In its submission to a separate independent review currently being conducted, the Financial Services Council supported FOS’s initiatives to improve service and timely dispute resolution, and also reiterated support for a number of recommendations in last year’s Richard St John Report Compensation arrangements for consumers of financial services.

FOS chief ombudsman Shane Tregillis told InvestorDaily the ombudsman would be focusing in the next year on improving the time it took to resolve disputes, and on taking a collaborative approach to working with financial services providers.

“We’ll continue working with our major stakeholders to improve the timeliness of our dispute resolution processes,” he said.

“The timeliness is longer than we’d like; that’s been a key focus for us and continues to be a key focus.

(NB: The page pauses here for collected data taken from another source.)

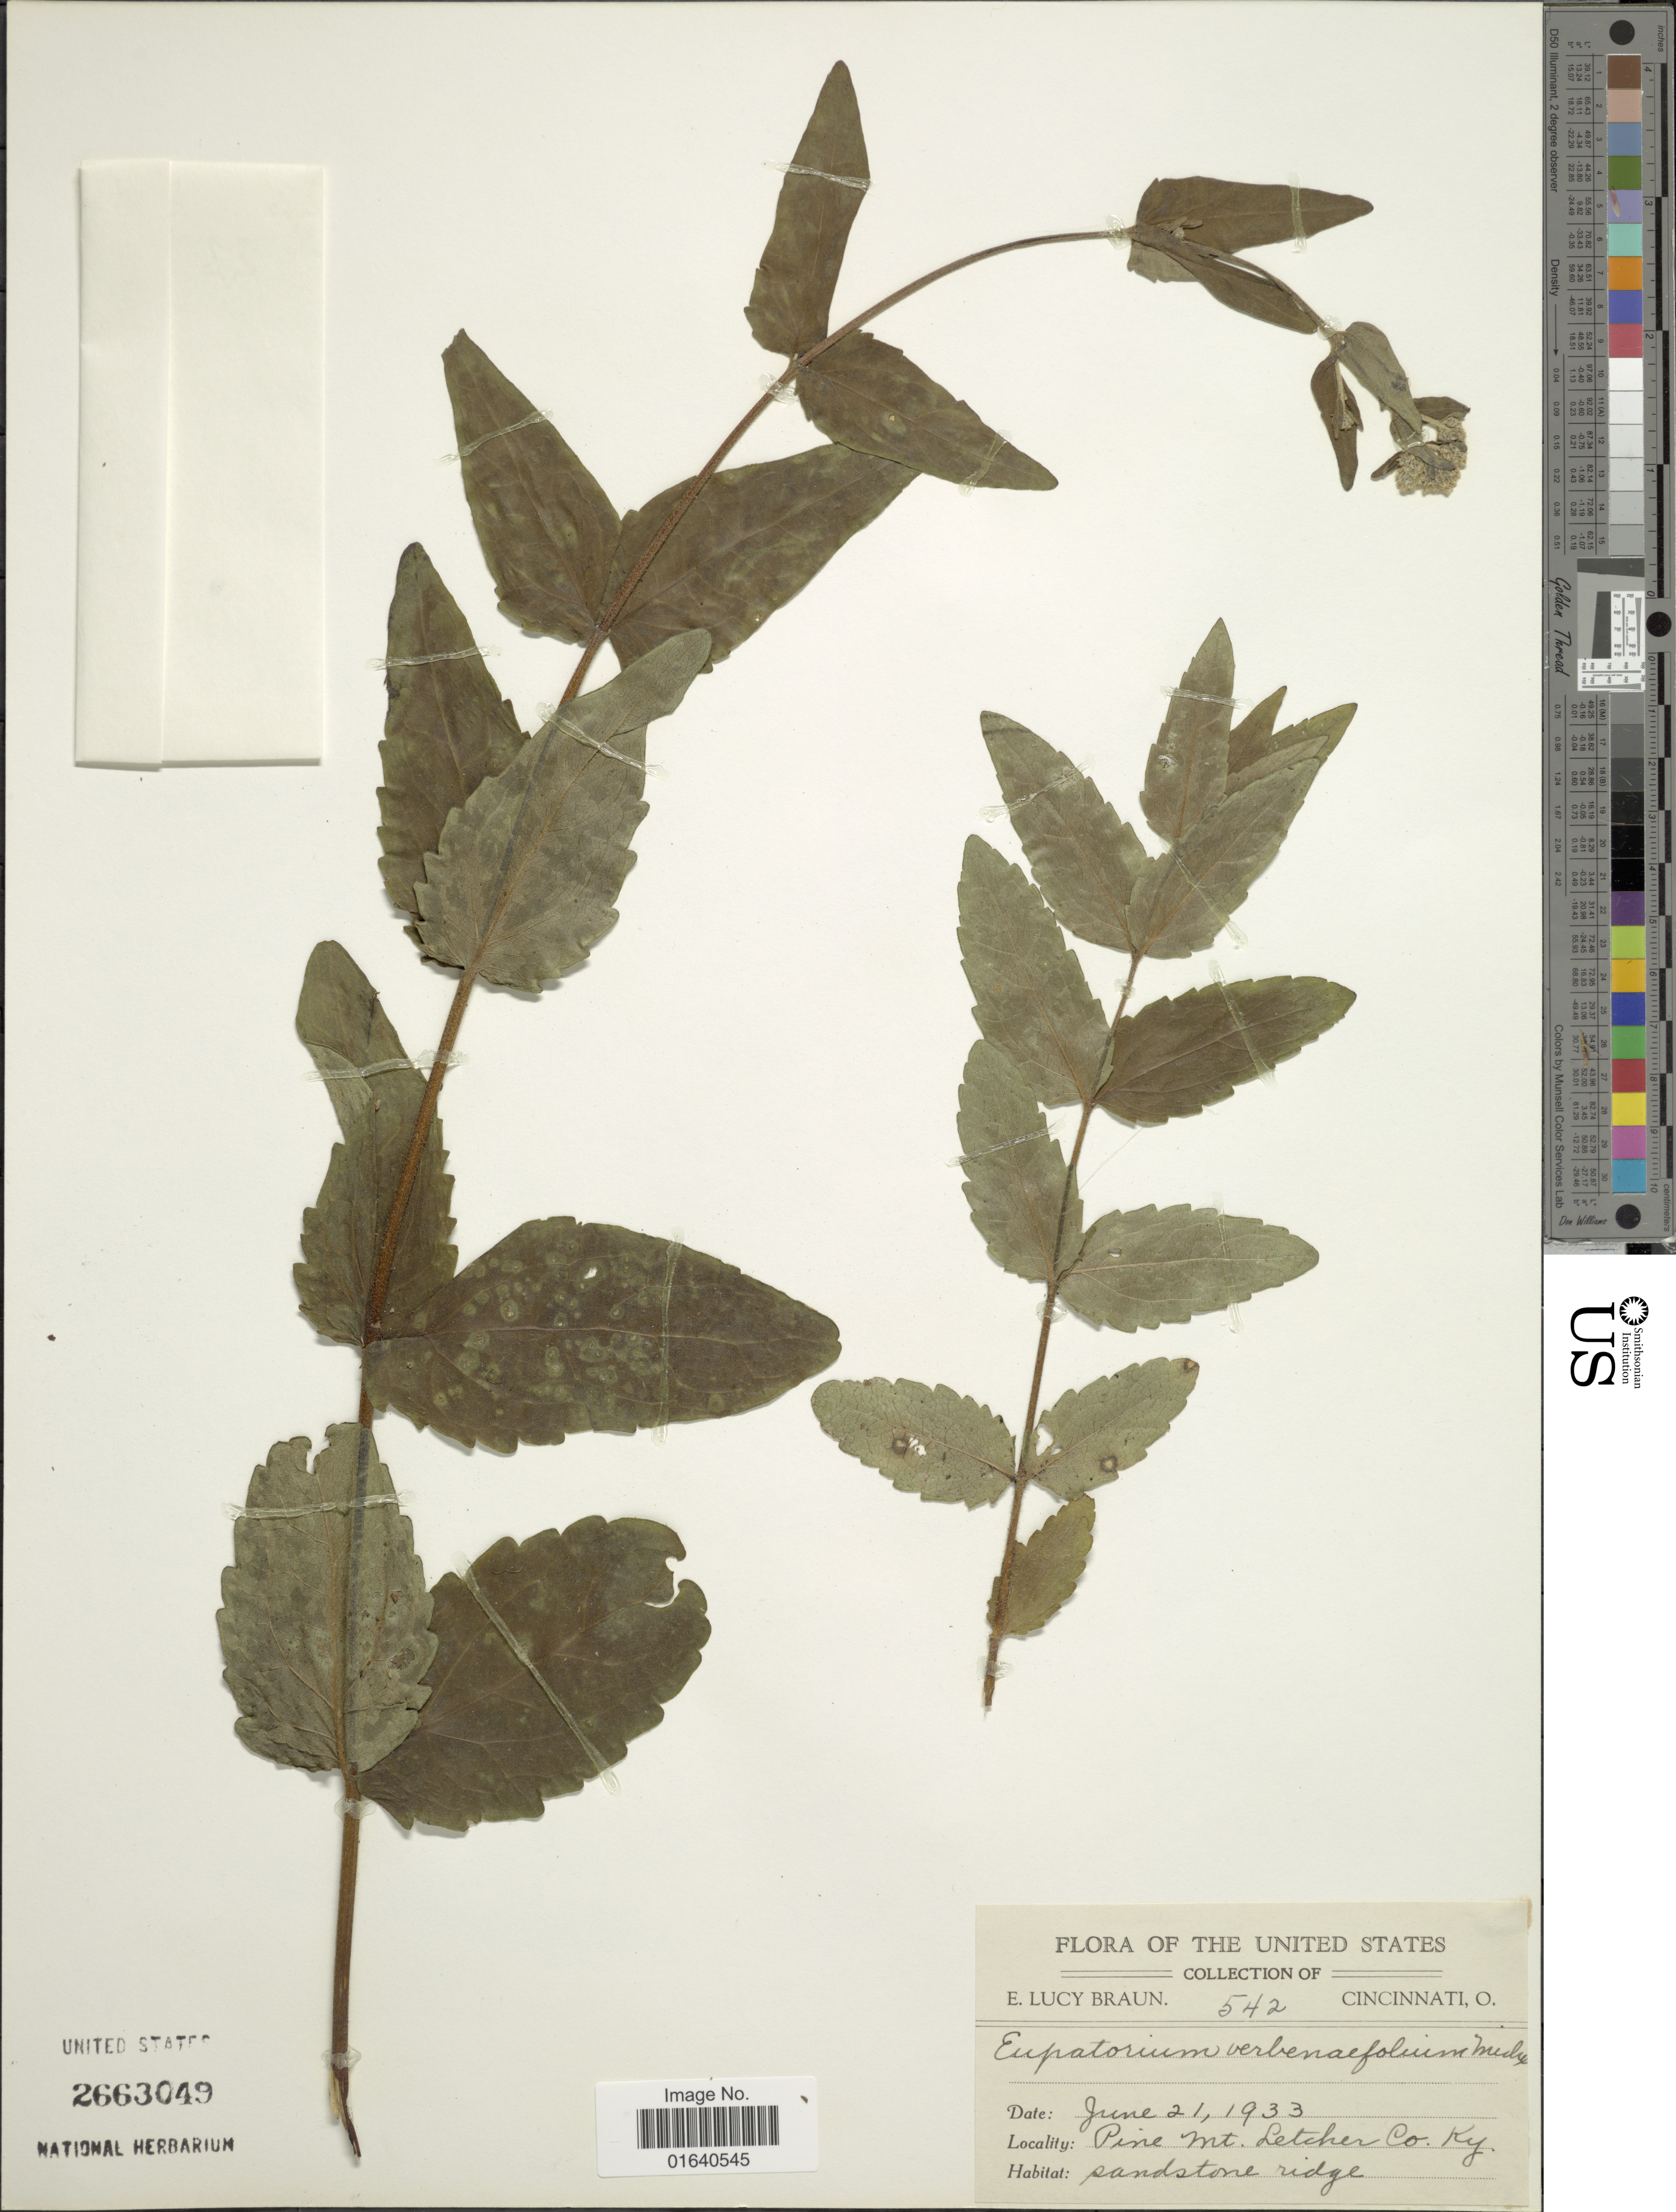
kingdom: Plantae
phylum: Tracheophyta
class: Magnoliopsida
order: Asterales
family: Asteraceae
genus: Eupatorium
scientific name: Eupatorium verbenaefolium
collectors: E. L. Braun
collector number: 542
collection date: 1933-06-21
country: United States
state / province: Kentucky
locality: The United Stes, Pine mt. Lethcer Co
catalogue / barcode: US 2663049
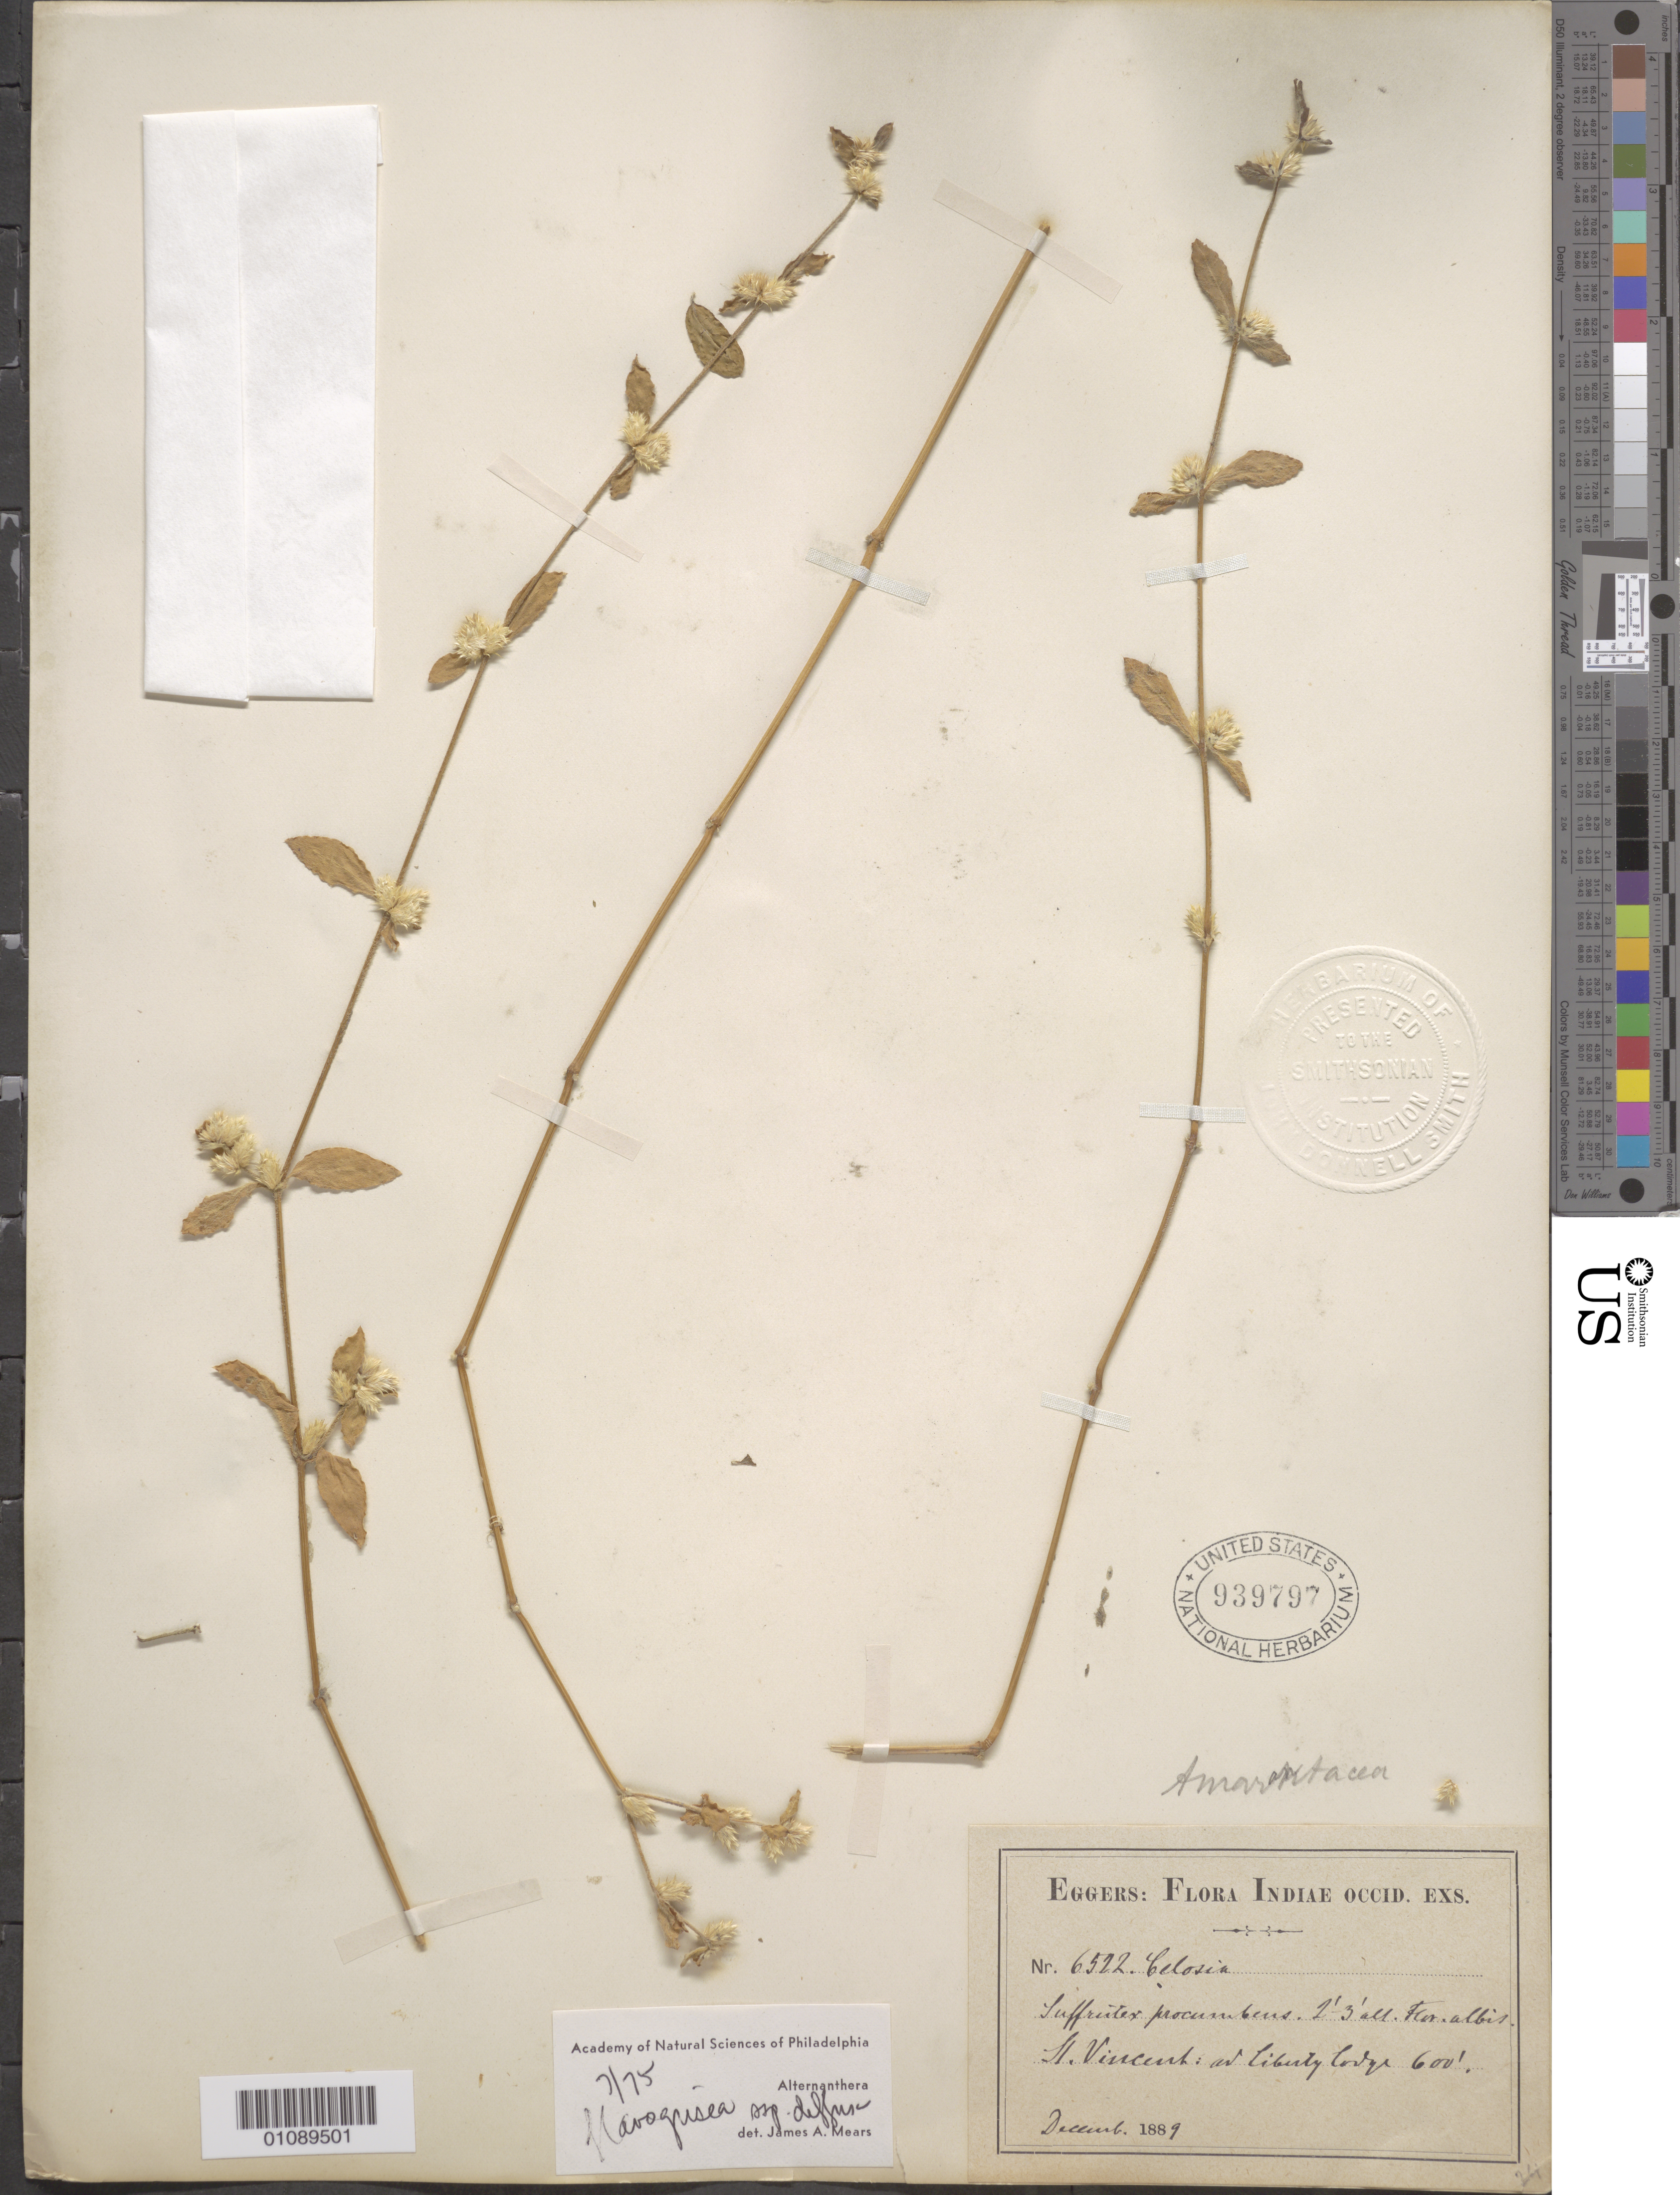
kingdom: Plantae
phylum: Tracheophyta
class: Magnoliopsida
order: Caryophyllales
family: Amaranthaceae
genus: Alternanthera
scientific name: Alternanthera flavogrisea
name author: Urb.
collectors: H. F. A. von Eggers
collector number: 6522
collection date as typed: Dec 1889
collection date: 1889-12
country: St. Vincent - Grenadines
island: St. Vincent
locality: Liberty Lodge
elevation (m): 183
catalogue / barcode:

We’ll also keep a close watch on ensuring the quality of our processes.”

The latest FOS annual review found an 11 per cent reduction in the overall number of disputes received, to 32,307.

A key contributor was a 22 per cent decline in financial difficulty disputes, while credit disputes (the most common form received, making up 49 per cent of the total) fell six per cent to 12,408, largely due to a decreased incidence of natural disasters in the period.

Investment disputes also fell a significant 25 per cent to 1,214, although advice-related complaints remained the key driving factor.

By product, managed investments were the main contributor to investment disputes despite falling 38 per cent from 931 last year to 579 in the current review.

The main issue in managed investment disputes was advice (51 per cent), followed by financial services provider decision (13 per cent) and disclosure (8 per cent).

Many investors complained the advice they had been given was inappropriate, according to FOS, saying it did not accord with their financial position, goals and tolerance of risk.

A majority (62 per cent) of managed investment disputes involved a financial adviser, while 27 per cent involved a managed investment scheme operator or fund manager.

“This is the first year we’ve had a levelling out after double-digit increases in previous years,” Mr Tregillis said.

“Investment disputes are a much smaller percentage [of total disputes than credit and general insurance disputes] but they’ve also decreased; that probably reflects the washing out of the impact of the global financial crisis.”